The airline said the layoffs may be subject to further extension or change.

AER LINGUS HAS confirmed that it will be temporarily laying off 129 staff members at Shannon Airport without pay for three months. 

The airline said it was no longer sustainable to continue rostering inflight service and ground operations given no flights have operated to or from the airport since 5 April last. 

Following a review of its Shannon operation, Aer Lingus decided to place the 129 staff members on temporary unpaid lay-off from 8 March until 7 June.

“This may also be subject to further extension or change based on work requirements in Shannon,” an Aer Lingus spokesperson added. 

Aer Lingus recorded an operating loss of €361 million in 2020, which it says represents “the largest ever loss in the airline’s history and demonstrates the profound impact of Covid19″.

Fórsa trade union said the lay-offs were “devastating” for both the staff and the region.

“The Covid crisis has lasted far longer than anyone had envisaged, and this creates additional challenges to maintain the solutions we had previously put in place with the employer,” a spokesperson for the union said. 

“Today’s developments illustrate that Fórsa’s warnings on the future of aviation need to be taken seriously and acted upon.
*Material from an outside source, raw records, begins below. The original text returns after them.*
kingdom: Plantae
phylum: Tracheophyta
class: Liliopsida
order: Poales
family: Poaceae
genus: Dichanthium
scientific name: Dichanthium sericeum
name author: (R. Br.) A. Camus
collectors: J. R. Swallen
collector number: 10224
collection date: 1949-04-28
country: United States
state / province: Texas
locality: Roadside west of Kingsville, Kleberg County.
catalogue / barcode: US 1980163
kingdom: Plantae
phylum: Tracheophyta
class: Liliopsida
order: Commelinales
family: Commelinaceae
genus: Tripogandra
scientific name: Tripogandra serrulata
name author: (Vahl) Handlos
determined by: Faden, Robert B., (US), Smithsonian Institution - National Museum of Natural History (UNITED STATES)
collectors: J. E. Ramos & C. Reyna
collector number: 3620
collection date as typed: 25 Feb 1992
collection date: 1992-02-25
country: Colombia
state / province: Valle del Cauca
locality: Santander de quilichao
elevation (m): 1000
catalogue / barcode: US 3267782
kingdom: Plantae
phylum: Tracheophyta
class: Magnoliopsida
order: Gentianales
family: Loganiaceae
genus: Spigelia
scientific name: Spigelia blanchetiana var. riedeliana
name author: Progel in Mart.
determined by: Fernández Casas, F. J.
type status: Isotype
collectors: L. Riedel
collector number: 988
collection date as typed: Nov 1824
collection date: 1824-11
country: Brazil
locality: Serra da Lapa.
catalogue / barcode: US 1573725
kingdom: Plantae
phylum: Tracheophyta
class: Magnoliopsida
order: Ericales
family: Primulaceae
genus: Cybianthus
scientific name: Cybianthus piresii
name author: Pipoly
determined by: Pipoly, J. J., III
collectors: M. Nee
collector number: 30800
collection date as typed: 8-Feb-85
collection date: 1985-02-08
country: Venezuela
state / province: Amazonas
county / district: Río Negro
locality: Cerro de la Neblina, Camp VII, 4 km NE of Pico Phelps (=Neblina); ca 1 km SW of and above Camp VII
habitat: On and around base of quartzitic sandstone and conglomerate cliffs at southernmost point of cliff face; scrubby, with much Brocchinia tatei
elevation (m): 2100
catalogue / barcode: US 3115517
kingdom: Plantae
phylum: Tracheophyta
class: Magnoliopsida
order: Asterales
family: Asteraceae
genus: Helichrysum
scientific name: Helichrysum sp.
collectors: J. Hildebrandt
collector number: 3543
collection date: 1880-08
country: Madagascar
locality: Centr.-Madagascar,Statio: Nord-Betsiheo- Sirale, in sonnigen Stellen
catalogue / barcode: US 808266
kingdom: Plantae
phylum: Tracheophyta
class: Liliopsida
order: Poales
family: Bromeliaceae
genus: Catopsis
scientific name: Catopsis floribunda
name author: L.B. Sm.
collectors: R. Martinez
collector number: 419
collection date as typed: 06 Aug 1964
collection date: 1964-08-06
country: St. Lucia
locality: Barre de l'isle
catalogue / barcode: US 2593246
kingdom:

The sector plays a crucial role in both our national and regional economies.”

Fórsa is calling for enhanced industry-specific wage supports, easier access to mortgage payment breaks, and enhanced Government supports to the industry including a State-led stakeholder engagement to develop a survival plan for the sector.

Senator Timmy Dooley said today’s announcement was “another body blow” to the Mid-West aviation and tourism sector, accusing Aer Lingus of taking a “very short-sighted approach”. 

“It is really disappointing that Aer Lingus are treating their loyal staff in such a manner – they have remained loyal to the brand over the years and it’s a foolhardy move to force them onto social welfare for the next three months. Aer Lingus should think of the long-term damage to the brand by this action,” Dooley said.

“The aviation sector is facing unprecedented challenges due to the impact of the Covid-19 pandemic and the Government needs to do much more for the tourism and aviation sector.”